Lieber Syrius,
über die Zeit hatte ich allzu oft erfahren, dass es kaum einen Gedanken gibt, der nicht schon einmal gedacht wurde. Von den Religionen hatte ich ja schon oft geschrieben, dass sie die Hoffnungen, Sehnsüchte und den Wertekanonen jener widerspieglen, die ihr folgen wollen. Deshalb entsteht eine Religion auch nicht aus einem Nichts, sondern aus ihrer Zeit und ihrem Umfeld.
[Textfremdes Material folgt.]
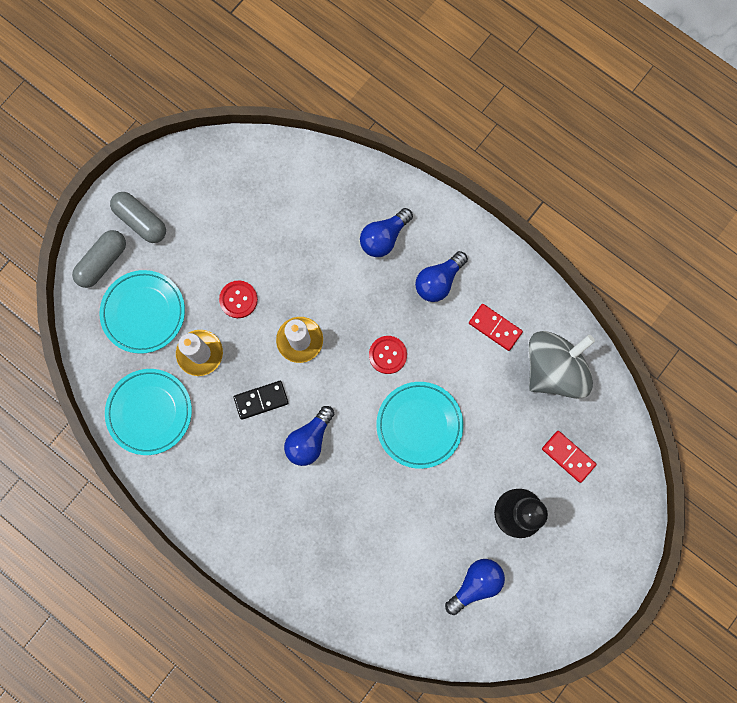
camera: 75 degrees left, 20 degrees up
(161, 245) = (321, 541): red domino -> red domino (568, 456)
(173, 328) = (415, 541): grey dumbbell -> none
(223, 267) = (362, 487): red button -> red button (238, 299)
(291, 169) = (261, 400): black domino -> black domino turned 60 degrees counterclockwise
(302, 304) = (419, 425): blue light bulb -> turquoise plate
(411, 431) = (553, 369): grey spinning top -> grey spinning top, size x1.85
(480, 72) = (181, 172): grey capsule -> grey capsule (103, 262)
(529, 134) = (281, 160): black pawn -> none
Ja, das, Woher, Wohin und Wofür dürfte, uns schon seit Anbeginn beschäftigt haben und wird wohl auch ein wesentlicher Baustein auf unserem Weg zum Menschen gewesen sein. Ich bin mir eigentlich sicher, dass sich diese Fragen nicht immer durch reines Beobachten ergründen lassen und es deshalb immer eine diffuse Vermutung bleiben mussten. Es gab also für sie eine Wahrheit, aber es war im Grunde nur ihre eigene Wahrheit. Platon kam jedenfalls mit seinen Überlegungen zum Wozu der Wahrheit schon ziemlich nahe, denn er erkannte, dass die Sorge um das Seelenheil der zentrale Punkt unseres Daseins ist - nämlich das Glücklichsein.
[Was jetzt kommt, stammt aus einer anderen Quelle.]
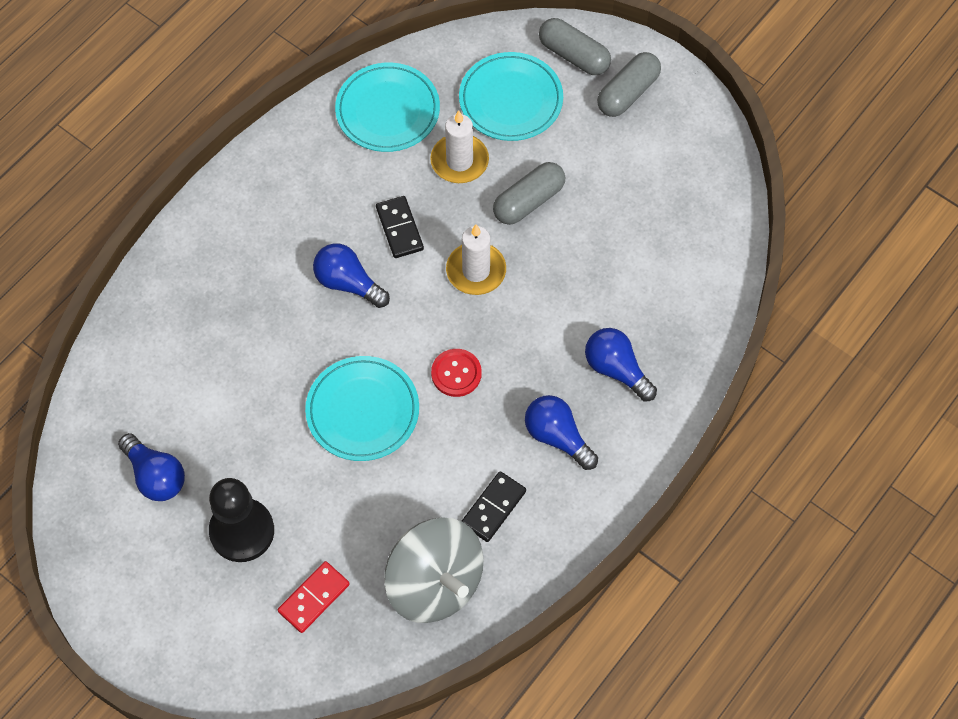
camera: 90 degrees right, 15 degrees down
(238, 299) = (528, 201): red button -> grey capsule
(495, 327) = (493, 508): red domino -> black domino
Zu den Ägyptern solltest Du bedenken, dass deren Vorstellung von den drei Seelen untrennbar mit dem Körper verbunden blieb, deshalb hatten sie auch ihre Toten mumifiziert. Alle drei Seelen waren definitiv keine prä-existenziellen Seelen.
Ka und Ba wurden im Mutterleib geboren, während Ach erst bei dem Tod eines Menschen entstand. Ka und Ba verließen beim Tod den Körper. Während Ba in den Himmel aufstieg und immer wieder zum Körper zurückkehrte, blieb Ka im Umfeld des Leichnams zurück, um ihn zu bewahren. Ka war deshalb auch die Seele, mit dem die Hinterbliebene mit dem Verstorbenen in Verbindung blieben.
Ach musste hingegen durch die Taten im Leben und dem Lebenswandel verdienen werden, damit diese zum Himmel aufsteigen konnte, um dort als unsterblicher Stern leuchten zu können. Das konnte aber erst geschehen, wenn sich Ka und Ba wieder im Körper des Verstorbenen vereinten (die Auferstehung). Also Ach etwas, das in anderen Lehren als die Erleuchtung umschrieben wird. Damit erklären sich dann auch die kleinen Schächte in den Pyramiden, damit die Pharaonen in den Sternenhimmel aufsteigen konnten.
Wo siehst Du da also eine Parallele zu Deinem Seelenmodell? Warum akzeptierst Du nicht, dass es da um Deine Vorstellungen geht, und versuchst Brücken zu bauen, die nichts verbinden können? Nein, Du brauchst Dich nicht zu entschuldigen, denn es geht ja hier um eine Diskussion, bei der kein Blut fließt – zudem lerne ich ja daraus auch immer etwas dazu.